Dit weekend werd er in Oordegem door vier atleten op vier verschillende afstanden gestreden. Niek Blikslager kwam uit op de langste afstand, de 3000m, Bram Buigel kwam uit op de 800m en de sprintafstanden werden door de dames bezet; Floortje van Kampen koos voor de 400m en Leonie van Vliet mocht uitkomen op de kortst van de vier afstanden de 200m.
Zowel bij de mannen als de vrouwen was een van beide tevreden met de prestatie en de ander iets minder. Waar Bram ontevreden over zijn race besloot: ”Race van begin af aan te langzaam en nog vermoeid omdat ik volop doortrain voor de Universiade, bleef ik tot 700 wachten. Toen nog wel wat afgesprint, maar ik had de benen niet vandaag. Wel even een boemel aangevoeld.” Toch was de tijd van 1.50.71 niet iets om geheel ontevreden over te zijn. Niek, later op de dag uitkomend, maar nog steeds op een warm moment zette de klok stil in een nieuw teamrecord. 8.11.73! De race was wisselvalling met veel inhaalacties, duw- en trekwerk en warmte. Dat er meer in zit lijkt dus duidelijk. Niek zegt dan ook: ”Ik ben medium tevreden. Ik had op meer gehoopt, maar de race was er niet naar. Ik lig er niet waker van, de tijd van vorige week is een goede motivator (14.00 op de 5000m, red.).” Misschien dat Niek later dit seizoen nog herkansing krijgt.

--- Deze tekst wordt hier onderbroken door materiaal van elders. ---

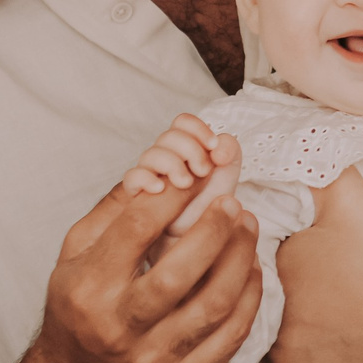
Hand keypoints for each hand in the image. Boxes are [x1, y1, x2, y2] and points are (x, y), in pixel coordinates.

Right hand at [28, 167, 263, 362]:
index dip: (174, 195)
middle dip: (216, 228)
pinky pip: (231, 335)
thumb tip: (160, 169)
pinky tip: (252, 269)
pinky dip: (250, 296)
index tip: (198, 174)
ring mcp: (152, 362)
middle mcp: (119, 329)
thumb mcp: (75, 256)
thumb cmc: (80, 311)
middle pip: (181, 271)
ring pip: (215, 304)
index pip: (137, 230)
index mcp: (89, 290)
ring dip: (241, 257)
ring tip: (248, 227)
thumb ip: (114, 210)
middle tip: (233, 202)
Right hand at [123, 113, 243, 235]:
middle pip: (168, 136)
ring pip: (151, 154)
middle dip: (190, 149)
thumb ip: (230, 151)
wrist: (200, 239)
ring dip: (172, 164)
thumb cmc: (211, 206)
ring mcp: (151, 176)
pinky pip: (132, 177)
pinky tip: (160, 188)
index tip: (213, 146)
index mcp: (187, 150)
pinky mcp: (138, 195)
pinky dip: (145, 178)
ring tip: (185, 183)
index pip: (182, 123)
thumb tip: (219, 145)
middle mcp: (167, 159)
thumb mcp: (228, 176)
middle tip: (203, 171)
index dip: (197, 128)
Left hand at [259, 169, 362, 362]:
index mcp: (271, 263)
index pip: (254, 251)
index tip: (303, 248)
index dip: (275, 246)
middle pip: (256, 293)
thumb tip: (298, 141)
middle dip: (273, 286)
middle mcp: (263, 311)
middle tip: (309, 281)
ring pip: (260, 335)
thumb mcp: (353, 201)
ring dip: (278, 326)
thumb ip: (321, 165)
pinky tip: (311, 351)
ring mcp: (276, 355)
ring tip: (311, 314)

Voor de dames was het startschot voor Leonie. Waar zij met een nieuw PR op de 100m aangetoond heeft dat ze de snelheid in de benen heeft, mocht ze dat nu aantonen op de 200m. Met een tijd van 23.77 is ze redelijk tevreden. “Het is een stuk sneller dan vorige week, maar er zit meer in. Al is het ook goed om even wedstrijdritme te krijgen.” Na Leonie mocht Floortje haar krachten tonen op de 400m. Net als bij de mannen was er een tevreden, wat impliceert dat Floortje niet geheel goed terugkijkt op de uiteindelijk 58.01 die ze noteerde. Hoewel ze snel startte wist ze dat tempo niet door te trekken. “Mijn snelheid is niet goed genoeg. Ik moet eigenlijk een halve seconde sneller doorkomen. Dat gold ook voor de 300m en hoewel ik nog wel door de verzuring heen kwam had ik de hele race te weinig snelheid om nog hard te finishen.”